Exercises:
a: Decide whether each statement agrees with the data warehouse design page below, answering yes or no and quoting the deciding words. (i) Dimension tables are keyed on business keys. (ii) A Data Vault was chosen over a Kimball-style model. (iii) SCD Type 2 was required for the customer and product dimensions.
b: On the data warehouse design page below, rewrite the paragraph beginning "Multiple teams were pulling data" more briefly, keeping its main facts.

Selected text:
^^^^^^^^
Skip to main content

Data Warehouse Design & Modeling

·336 words·2 mins
Author
Albin Cikaj
Building data pipelines and writing about what I learn along the way.

Overview
#

A deep dive into designing a data warehouse for analytical workloads — from choosing a modeling approach to handling slowly changing dimensions and optimizing for query performance.

This project documents the decisions behind a warehouse I built to consolidate multiple operational databases into a single source of truth for reporting.


Problem
#

Multiple teams were pulling data from different operational databases and getting different numbers. There was no agreed-upon definition of core metrics, no historical snapshots, and no way to run cross-domain analytics without painful joins across systems.


Modeling Approach
#

I chose a Kimball-style dimensional model over a Data Vault for this use case. The reasoning:

  • Team was small, iteration speed mattered
  • Consumers were primarily BI analysts who understood dimensional modeling
  • Data Vault made more sense at a larger scale with more sources

Layer structure:

  1. Staging — raw source data, typed and renamed, no business logic
  2. Intermediate — source-specific transformations and joins
  3. Dimensions — slowly changing dimension tables (SCD Type 2 where needed)
  4. Facts — grain-level transactional tables
  5. Marts — pre-aggregated tables for specific business domains

Handling Slowly Changing Dimensions
#

SCD Type 2 was required for customer and product dimensions where historical accuracy mattered for reporting.

Implementation approach:

  • Used dbt snapshots to track row-level changes with valid_from / valid_to date columns
  • Surrogate keys on all dimension tables (not business keys)
  • Grain documented in YAML and enforced with dbt tests

Performance Optimization
#

Clustering keys on fact tables by date (the most common filter) Materialization strategy:

  • Heavy intermediate models → incremental
  • Dimensions → table (full refresh nightly)
  • Marts → table (full refresh nightly)

Query patterns: pre-aggregating common joins into mart tables rather than making analysts do it at query time


What I Learned
#

  • Agree on metric definitions before building anything — retroactive changes are expensive
  • SCD Type 2 sounds simple until you need to query point-in-time correctly
  • Incremental models need careful thought about late-arriving data

Tech Stack
#

Component Tool
Warehouse Snowflake
Transformation dbt
Orchestration Airflow
Source systems PostgreSQL (multiple)
BI Metabase
^^^^^^^^
Information provided:
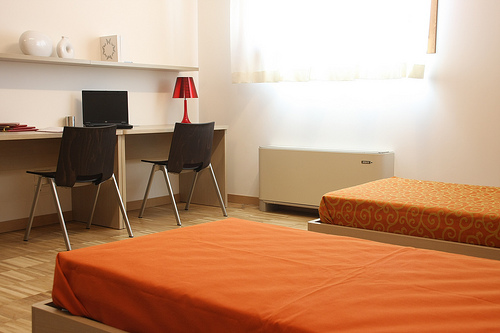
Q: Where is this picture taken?
A: Bedroom.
^^^^^^^^
Responses per task:
a:
(i) No: "Surrogate keys on all dimension tables (not business keys)"
(ii) No: "I chose a Kimball-style dimensional model over a Data Vault for this use case"
(iii) Yes: "SCD Type 2 was required for customer and product dimensions"

b: Teams pulling from different operational databases got different numbers. There were no agreed core metric definitions and no historical snapshots. Cross-domain analytics required painful joins across systems.